2. People are an asset, and investment in “human capital” is good business.
The capital must be maintained and developed to ensure the full exploitation
of its potential value.
3. Human resources strategy must be integrated with business strategy to
ensure the achievement of organizational goals and objectives.
4. Employees must be committed to the organization’s mission, goals, and
objectives and to its values to ensure “business” success.
5. The right to manage is legitimatized by the need for the organization to
survive in competitive environments and to achieve its goals and objectives.
HRM Functions
1. Planning
- Preparing forecasts of future human resource needs in the light of an
organizations environment, mission and objectives, strategies, and
internal strengths and weaknesses, including its structure.
2. Integrating
- It is important to link, to integrate, human resource management with the
strategic management processes of the organization and coordinate
human resource practices to achieve the organization’s desired goals.
3. Staffing
- Obtaining people with the appropriate skills, abilities, knowledge, and
experience to fill jobs in the organization.
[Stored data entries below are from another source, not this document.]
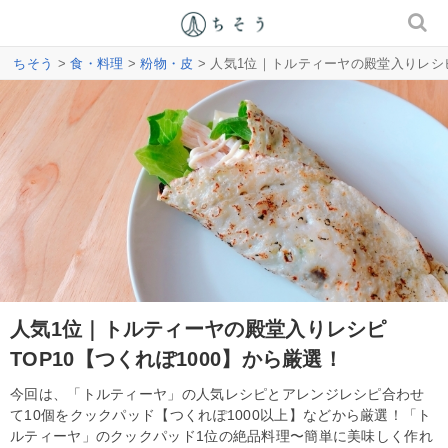
ちそう
>
食・料理
>
粉物・皮
> 人気1位｜トルティーヤの殿堂入りレシピ
人気1位｜トルティーヤの殿堂入りレシピ
TOP10【つくれぽ1000】から厳選！
今回は、「トルティーヤ」の人気レシピとアレンジレシピ合わせ
て10個をクックパッド【つくれぽ1000以上】などから厳選！「ト
ルティーヤ」のクックパッド1位の絶品料理〜簡単に美味しく作れ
- Key practices are: HR planning, job analysis, recruitment and selection.
4. Developing
- Analyzing learning requirements to ensure that employees possess the
knowledge and skills to perform well in their jobs or to advance in the
organisation.
5. Motivating
- The design and administration of reward systems.
- HR practices include: job evaluation, performance appraisal, pay and
benefits.
6. Designing
- Designing and maintaining work systems that are safe and promote
employee health, and workplace wellness in order to attract and retain a
competent workforce, and comply with all the rules and regulations set up
by government and within the organisation.